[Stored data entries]
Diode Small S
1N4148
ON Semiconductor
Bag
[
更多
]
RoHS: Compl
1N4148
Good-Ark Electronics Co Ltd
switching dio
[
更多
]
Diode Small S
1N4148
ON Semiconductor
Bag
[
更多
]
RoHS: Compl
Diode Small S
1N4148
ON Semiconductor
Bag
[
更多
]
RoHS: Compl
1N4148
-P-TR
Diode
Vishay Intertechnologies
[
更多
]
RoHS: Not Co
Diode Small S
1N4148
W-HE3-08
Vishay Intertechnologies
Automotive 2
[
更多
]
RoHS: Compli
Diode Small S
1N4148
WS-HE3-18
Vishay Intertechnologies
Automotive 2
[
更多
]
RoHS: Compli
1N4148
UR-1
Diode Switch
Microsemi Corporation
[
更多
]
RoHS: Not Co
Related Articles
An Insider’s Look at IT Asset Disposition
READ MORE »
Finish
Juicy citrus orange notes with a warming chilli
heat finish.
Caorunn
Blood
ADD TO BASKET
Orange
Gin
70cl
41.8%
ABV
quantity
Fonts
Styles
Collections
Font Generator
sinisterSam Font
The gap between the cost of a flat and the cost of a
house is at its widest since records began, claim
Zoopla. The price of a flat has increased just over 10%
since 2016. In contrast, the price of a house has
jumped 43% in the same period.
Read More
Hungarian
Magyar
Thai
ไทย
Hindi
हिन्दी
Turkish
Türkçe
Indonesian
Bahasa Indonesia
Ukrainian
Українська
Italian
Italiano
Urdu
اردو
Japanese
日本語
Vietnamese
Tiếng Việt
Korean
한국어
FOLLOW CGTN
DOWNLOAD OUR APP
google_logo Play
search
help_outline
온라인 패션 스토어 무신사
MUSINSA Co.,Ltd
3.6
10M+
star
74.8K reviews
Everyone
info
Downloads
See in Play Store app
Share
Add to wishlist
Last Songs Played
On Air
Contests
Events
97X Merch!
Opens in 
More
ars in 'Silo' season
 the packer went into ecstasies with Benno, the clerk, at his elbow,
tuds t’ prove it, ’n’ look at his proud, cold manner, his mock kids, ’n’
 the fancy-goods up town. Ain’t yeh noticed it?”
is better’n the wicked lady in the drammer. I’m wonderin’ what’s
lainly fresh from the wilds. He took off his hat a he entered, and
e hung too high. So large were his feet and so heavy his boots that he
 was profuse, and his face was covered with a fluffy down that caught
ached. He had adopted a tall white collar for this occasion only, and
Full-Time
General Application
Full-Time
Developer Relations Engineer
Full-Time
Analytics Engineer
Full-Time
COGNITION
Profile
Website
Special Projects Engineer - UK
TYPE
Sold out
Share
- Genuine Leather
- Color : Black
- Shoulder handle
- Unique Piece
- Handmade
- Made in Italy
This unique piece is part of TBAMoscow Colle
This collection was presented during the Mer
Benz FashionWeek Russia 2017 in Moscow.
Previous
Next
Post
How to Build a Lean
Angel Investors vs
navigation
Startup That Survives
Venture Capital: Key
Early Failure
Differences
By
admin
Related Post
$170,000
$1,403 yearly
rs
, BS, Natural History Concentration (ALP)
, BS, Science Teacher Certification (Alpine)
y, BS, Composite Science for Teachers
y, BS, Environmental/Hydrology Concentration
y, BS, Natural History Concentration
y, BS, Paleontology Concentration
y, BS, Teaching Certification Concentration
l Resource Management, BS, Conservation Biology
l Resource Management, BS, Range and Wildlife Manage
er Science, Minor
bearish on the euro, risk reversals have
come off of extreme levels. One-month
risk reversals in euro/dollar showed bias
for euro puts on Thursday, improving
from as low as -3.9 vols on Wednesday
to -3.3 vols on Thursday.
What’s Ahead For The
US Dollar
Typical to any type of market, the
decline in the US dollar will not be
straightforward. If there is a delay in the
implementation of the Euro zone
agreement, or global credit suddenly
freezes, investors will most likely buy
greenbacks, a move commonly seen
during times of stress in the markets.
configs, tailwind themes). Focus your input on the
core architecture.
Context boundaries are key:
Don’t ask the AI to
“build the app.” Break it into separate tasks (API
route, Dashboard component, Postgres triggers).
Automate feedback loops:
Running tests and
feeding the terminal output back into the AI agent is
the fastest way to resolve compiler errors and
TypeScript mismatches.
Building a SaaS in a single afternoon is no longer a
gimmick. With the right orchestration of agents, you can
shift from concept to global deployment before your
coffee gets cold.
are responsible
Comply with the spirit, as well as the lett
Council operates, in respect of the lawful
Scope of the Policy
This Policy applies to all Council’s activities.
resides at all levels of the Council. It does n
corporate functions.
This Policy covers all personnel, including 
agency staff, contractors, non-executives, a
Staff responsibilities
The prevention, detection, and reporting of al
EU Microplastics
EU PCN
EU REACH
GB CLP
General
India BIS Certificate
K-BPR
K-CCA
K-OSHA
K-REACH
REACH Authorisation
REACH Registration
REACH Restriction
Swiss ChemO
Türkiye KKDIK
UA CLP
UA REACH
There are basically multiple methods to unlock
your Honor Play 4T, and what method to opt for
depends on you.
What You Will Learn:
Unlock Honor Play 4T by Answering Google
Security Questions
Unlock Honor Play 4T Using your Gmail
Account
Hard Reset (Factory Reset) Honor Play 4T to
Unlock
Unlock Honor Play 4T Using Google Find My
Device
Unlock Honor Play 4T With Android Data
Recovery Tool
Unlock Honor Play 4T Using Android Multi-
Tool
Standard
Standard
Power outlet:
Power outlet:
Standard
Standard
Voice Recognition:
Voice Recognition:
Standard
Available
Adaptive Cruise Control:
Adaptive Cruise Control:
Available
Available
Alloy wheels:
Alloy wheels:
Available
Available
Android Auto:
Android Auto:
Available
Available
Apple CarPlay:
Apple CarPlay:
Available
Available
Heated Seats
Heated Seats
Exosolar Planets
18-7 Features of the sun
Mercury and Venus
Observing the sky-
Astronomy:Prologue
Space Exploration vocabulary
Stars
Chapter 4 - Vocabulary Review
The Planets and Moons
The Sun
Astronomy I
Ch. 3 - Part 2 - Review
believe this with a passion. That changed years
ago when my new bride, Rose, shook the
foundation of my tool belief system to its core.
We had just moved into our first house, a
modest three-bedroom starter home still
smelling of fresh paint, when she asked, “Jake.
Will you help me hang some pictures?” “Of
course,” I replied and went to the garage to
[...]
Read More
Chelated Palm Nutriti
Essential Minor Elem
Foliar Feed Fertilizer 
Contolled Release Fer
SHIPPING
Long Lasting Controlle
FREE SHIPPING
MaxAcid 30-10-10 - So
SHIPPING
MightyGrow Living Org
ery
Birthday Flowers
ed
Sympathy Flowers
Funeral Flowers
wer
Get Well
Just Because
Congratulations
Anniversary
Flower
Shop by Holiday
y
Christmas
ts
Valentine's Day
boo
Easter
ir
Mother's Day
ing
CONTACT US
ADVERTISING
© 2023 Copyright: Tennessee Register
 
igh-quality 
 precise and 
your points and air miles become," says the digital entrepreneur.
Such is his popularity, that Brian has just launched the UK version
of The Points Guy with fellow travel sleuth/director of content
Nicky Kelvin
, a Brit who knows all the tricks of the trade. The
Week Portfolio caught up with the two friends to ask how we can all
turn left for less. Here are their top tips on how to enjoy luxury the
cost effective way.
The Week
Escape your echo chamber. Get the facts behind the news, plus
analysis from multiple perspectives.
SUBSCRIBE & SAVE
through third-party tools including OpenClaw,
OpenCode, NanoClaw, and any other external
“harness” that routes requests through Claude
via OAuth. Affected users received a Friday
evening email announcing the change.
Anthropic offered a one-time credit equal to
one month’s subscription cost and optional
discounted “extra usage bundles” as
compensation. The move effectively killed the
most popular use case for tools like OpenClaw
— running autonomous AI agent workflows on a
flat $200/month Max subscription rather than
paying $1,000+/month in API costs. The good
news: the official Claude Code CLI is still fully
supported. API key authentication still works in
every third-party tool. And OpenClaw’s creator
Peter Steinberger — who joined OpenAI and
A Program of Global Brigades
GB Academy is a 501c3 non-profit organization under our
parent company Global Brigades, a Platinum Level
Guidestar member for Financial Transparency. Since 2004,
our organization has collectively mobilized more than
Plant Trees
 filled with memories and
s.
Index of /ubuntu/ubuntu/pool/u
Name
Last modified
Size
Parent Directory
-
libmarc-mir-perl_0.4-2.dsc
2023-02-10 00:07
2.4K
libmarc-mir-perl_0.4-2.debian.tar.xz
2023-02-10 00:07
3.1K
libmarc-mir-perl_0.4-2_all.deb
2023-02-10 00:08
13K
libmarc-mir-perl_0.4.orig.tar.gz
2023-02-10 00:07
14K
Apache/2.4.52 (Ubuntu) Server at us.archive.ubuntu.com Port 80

> Request
From the entries above, select each line containing the string "Resource".

> Result of this exercise
l Resource Management, BS, Conservation Biology
l Resource Management, BS, Range and Wildlife Manage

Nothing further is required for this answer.